Assignment:
Write an exact copy of the entries below that leaves out all pictures.

Source material:
========================

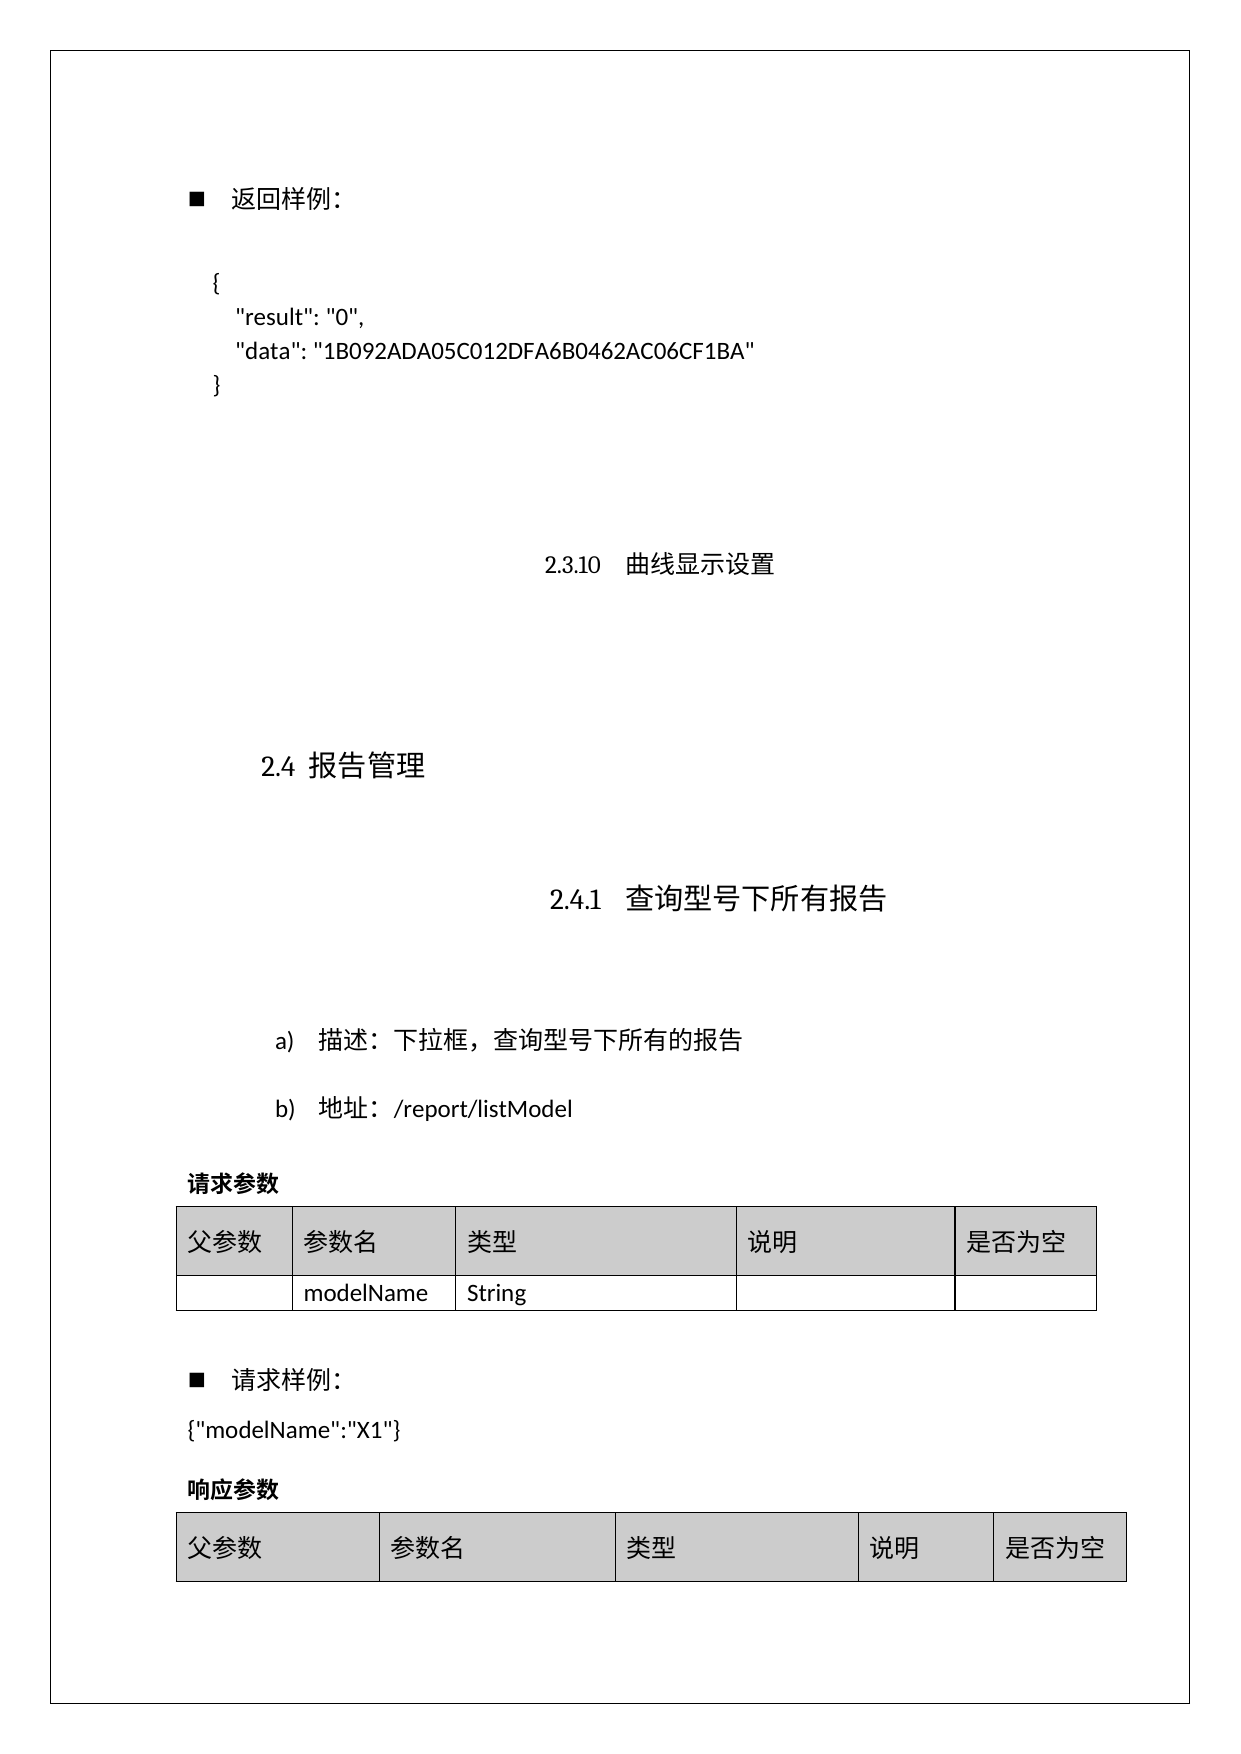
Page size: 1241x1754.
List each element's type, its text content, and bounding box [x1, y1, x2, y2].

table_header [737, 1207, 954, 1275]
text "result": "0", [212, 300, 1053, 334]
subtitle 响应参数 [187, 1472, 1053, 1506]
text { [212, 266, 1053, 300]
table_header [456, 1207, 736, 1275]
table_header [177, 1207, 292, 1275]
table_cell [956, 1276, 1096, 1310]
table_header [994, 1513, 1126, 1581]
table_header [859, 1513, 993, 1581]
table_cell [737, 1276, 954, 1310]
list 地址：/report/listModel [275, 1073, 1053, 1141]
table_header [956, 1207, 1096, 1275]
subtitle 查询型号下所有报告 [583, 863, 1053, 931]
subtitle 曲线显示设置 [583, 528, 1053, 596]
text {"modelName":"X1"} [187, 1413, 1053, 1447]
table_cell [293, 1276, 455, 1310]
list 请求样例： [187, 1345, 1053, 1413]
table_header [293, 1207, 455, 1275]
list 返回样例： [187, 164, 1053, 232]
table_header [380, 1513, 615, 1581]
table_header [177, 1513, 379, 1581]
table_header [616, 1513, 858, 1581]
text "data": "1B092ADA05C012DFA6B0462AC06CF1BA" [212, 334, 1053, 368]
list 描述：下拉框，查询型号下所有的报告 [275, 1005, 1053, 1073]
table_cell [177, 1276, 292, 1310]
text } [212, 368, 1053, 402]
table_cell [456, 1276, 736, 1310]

========================

Completed exercise:
Page size: 1241x1754.
List each element's type, its text content, and bounding box [x1, y1, x2, y2].

table_header [737, 1207, 954, 1275]
text "result": "0", [212, 300, 1053, 334]
subtitle 响应参数 [187, 1472, 1053, 1506]
text { [212, 266, 1053, 300]
table_header [456, 1207, 736, 1275]
table_header [177, 1207, 292, 1275]
table_cell [956, 1276, 1096, 1310]
table_header [994, 1513, 1126, 1581]
table_header [859, 1513, 993, 1581]
table_cell [737, 1276, 954, 1310]
list 地址：/report/listModel [275, 1073, 1053, 1141]
table_header [956, 1207, 1096, 1275]
subtitle 查询型号下所有报告 [583, 863, 1053, 931]
subtitle 曲线显示设置 [583, 528, 1053, 596]
text {"modelName":"X1"} [187, 1413, 1053, 1447]
table_cell [293, 1276, 455, 1310]
list 请求样例： [187, 1345, 1053, 1413]
table_header [293, 1207, 455, 1275]
list 返回样例： [187, 164, 1053, 232]
table_header [380, 1513, 615, 1581]
table_header [177, 1513, 379, 1581]
table_header [616, 1513, 858, 1581]
text "data": "1B092ADA05C012DFA6B0462AC06CF1BA" [212, 334, 1053, 368]
list 描述：下拉框，查询型号下所有的报告 [275, 1005, 1053, 1073]
table_cell [177, 1276, 292, 1310]
text } [212, 368, 1053, 402]
table_cell [456, 1276, 736, 1310]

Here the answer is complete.